Rina’s story about cleaning up her credit

I want to get back to a place where I can buy good food and ingredients to cook for my family. I’d love to create resources for women who are going through the kind of challenges I’ve faced.

We had been married 16 years when he developed serious gambling and drug addictions. I can’t believe how much debt he was able to take out in my name.

Rina illustration

This is Rina’s story, edited to keep her safe and help you read. Quotes are Rina’s own words. Names have been changed.

I’m an IT professional and am now a single parent of my two teenage boys. I met my ex-husband Mal when I was very young, and we got married when I was 20. 

He had always managed our finances. The mortgage, car loans and bank accounts were in both of our names, but he handled the accounting. I didn’t have much visibility of the family finances. I thought we were financially stable.

“We had an amazing marriage for almost twenty years. We had a 1.5 million dollar property. We had a Range Rover. But then something changed.”

About 16 years into our marriage I noticed some changes in his behaviour that worried me. He started disappearing a lot and he lied about where he was. He was often short tempered. He started obsessing about money. 

When I started getting calls from banks and creditors looking for payments, I was shocked. 

The calls from creditors continued, and I learned Mal was getting credit cards out under my name. He was applying for them online. When you’ve been together for so long your partner has access to your passport, your driver’s license, your logins.

“It’s so easy to apply for stuff online . . . He was going to screw up my credit rating. Once your rating’s gone, you’re screwed.”

I found out he had developed serious gambling and drugs addictions. He was slowly bankrupting our family to pay for these habits. He became erratic and violent. I saw gang members coming to the house. I was afraid for myself and my children. Every day for four years, he would demand that I give him money and jewellery my family had given me. He smashed up the room, pulled all my clothes out of the drawers. It looked like I had been robbed every day.

“We had no food, no money, and I didn’t know how to get out of it.”

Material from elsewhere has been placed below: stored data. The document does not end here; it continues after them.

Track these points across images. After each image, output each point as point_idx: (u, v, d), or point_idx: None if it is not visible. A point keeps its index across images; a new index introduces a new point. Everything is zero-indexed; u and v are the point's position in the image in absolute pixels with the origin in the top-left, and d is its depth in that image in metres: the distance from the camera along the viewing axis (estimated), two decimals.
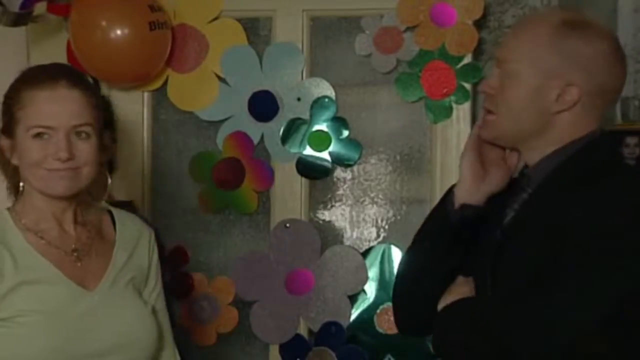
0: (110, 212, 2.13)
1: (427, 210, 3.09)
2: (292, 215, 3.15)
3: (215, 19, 3.16)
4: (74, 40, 3.00)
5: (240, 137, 3.15)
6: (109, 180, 2.11)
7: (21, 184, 2.01)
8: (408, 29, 3.07)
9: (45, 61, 3.12)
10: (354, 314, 3.12)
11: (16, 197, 2.04)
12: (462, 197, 2.00)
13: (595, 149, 1.93)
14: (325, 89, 3.13)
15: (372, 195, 3.22)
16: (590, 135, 1.93)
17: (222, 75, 3.16)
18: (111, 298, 2.01)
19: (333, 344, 3.11)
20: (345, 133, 3.12)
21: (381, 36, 3.08)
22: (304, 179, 3.17)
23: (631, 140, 3.09)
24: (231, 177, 3.16)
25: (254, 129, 3.16)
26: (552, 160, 1.93)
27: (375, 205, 3.21)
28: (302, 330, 3.16)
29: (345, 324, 3.11)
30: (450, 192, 2.05)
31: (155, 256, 2.14)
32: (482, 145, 2.02)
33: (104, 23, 2.93)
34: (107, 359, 1.97)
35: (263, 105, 3.14)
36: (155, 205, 3.25)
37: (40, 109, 1.95)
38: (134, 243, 2.09)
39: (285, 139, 3.14)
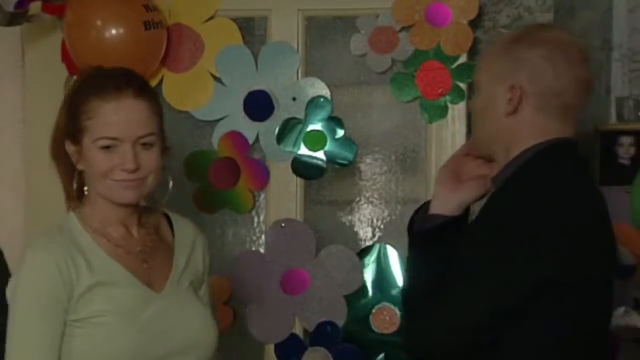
0: (166, 216, 2.15)
1: None
2: (288, 215, 3.15)
3: (211, 18, 3.16)
4: (69, 40, 2.99)
5: (236, 137, 3.15)
6: (171, 184, 2.13)
7: (85, 188, 2.04)
8: (403, 28, 3.07)
9: (41, 60, 3.16)
10: (350, 313, 3.12)
11: (79, 200, 2.07)
12: (433, 206, 2.09)
13: (540, 160, 1.98)
14: (321, 89, 3.13)
15: (367, 195, 3.22)
16: (538, 146, 1.98)
17: (217, 75, 3.15)
18: (177, 300, 2.04)
19: (329, 344, 3.11)
20: (341, 133, 3.12)
21: (376, 36, 3.08)
22: (299, 179, 3.17)
23: (626, 140, 3.10)
24: (226, 176, 3.16)
25: (249, 129, 3.15)
26: (508, 168, 2.00)
27: (370, 205, 3.22)
28: (298, 330, 3.16)
29: (340, 324, 3.11)
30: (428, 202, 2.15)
31: (208, 260, 2.18)
32: (460, 159, 2.13)
33: (99, 22, 2.93)
34: (179, 358, 2.01)
35: (258, 105, 3.14)
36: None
37: (107, 120, 1.97)
38: (190, 247, 2.13)
39: (280, 138, 3.14)
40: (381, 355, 3.10)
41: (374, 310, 3.11)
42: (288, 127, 3.14)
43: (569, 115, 2.01)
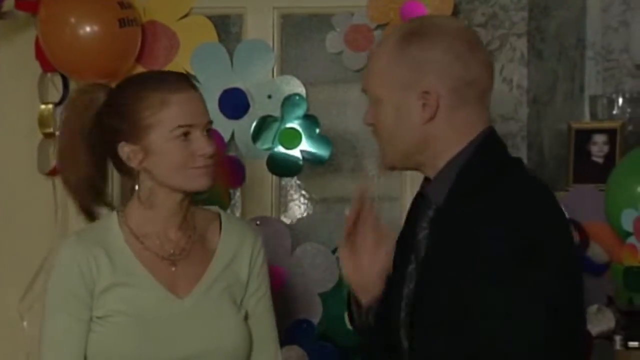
0: (219, 217, 2.16)
1: (398, 207, 3.11)
2: (263, 213, 3.15)
3: (186, 15, 3.15)
4: (43, 37, 2.98)
5: (211, 135, 3.14)
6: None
7: (136, 187, 2.05)
8: (379, 26, 3.07)
9: (14, 57, 3.14)
10: (325, 311, 3.12)
11: (127, 200, 2.11)
12: (364, 302, 1.95)
13: (480, 157, 1.88)
14: (296, 87, 3.13)
15: (343, 192, 3.22)
16: (470, 145, 1.89)
17: (192, 73, 3.14)
18: (202, 305, 2.04)
19: (304, 342, 3.11)
20: (317, 130, 3.12)
21: (352, 34, 3.09)
22: (275, 177, 3.17)
23: (599, 138, 3.11)
24: None
25: (225, 126, 3.15)
26: (446, 174, 1.89)
27: (346, 203, 3.22)
28: None
29: (316, 322, 3.11)
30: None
31: (260, 259, 2.15)
32: (354, 238, 1.97)
33: (73, 20, 2.92)
34: None
35: (234, 103, 3.13)
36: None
37: (181, 109, 2.02)
38: (234, 251, 2.12)
39: (256, 136, 3.13)
40: (357, 355, 3.11)
41: None
42: (264, 125, 3.13)
43: (485, 102, 1.92)
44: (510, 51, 3.22)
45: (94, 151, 2.09)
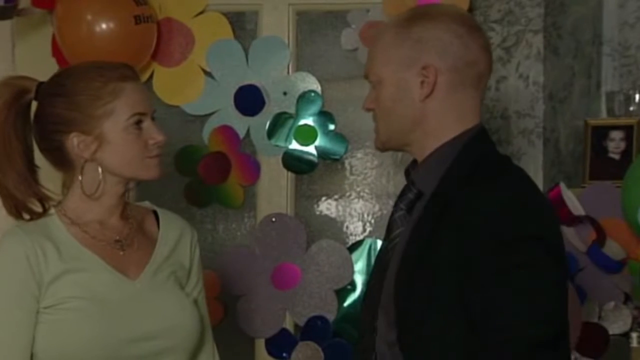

Eventually his physical attacks got so bad that I got a protection order and he was forced to leave the family home. The court ordered the sale of the house and I was shocked to realise that the law says if a couple takes debt on — even if it’s only in his name — everything is split 50/50. So even though the house was valued at $1.5 million I walked away with $30,000. 

I moved into my mum’s house. I felt like I was 16 years old, and I felt like a failure.

Good Shepherd helped me to clean up my credit and get a loan for a small home. 

“I fought for this independence and if it wasn’t for Good Shepherd I wouldn’t have my own home.”

I’m now the sole supporter for my children. We were starting to get back on track but I was made redundant recently. Doing well in my work is important to me and this came as a real blow. The market is really tough at the moment, and I really don’t want to lose another house.

Looking back, I am furious my ex-husband was able to take out so much debt in my name. What he did was horrible, but I wouldn’t be in this situation if our laws and financial institutions were different. If someone does a credit check and sees lots of cards under my name, how can they keep approving loans? A lot of big banks approved credit cards in my name but they never once asked me to go in person to validate or verify or authenticate. 

“I started blaming myself. I was like, ‘how dumb can I be?’. But I also feel as though all these people online approving stuff, they failed me because they should have done more to validate who was actually applying for a loan.”

It was also very frustrating that no one believed the debt wasn’t mine. When the bank would call I kept telling them I don’t know about the debt they’re mentioning and they said ‘It’s under your name. You’re responsible’. It wasn’t until I got in touch with Good Shepherd that anyone believed me.

An experience like what I’ve been through can weigh heavy on your chest. But I’m putting my energy back into my future, into my kids and into growing myself. I am letting go of anger so I can grow.

“I’m in a really, really good space and I no longer blame myself. But one thing I will say is, to women or anyone going through economic harm — go with your gut.”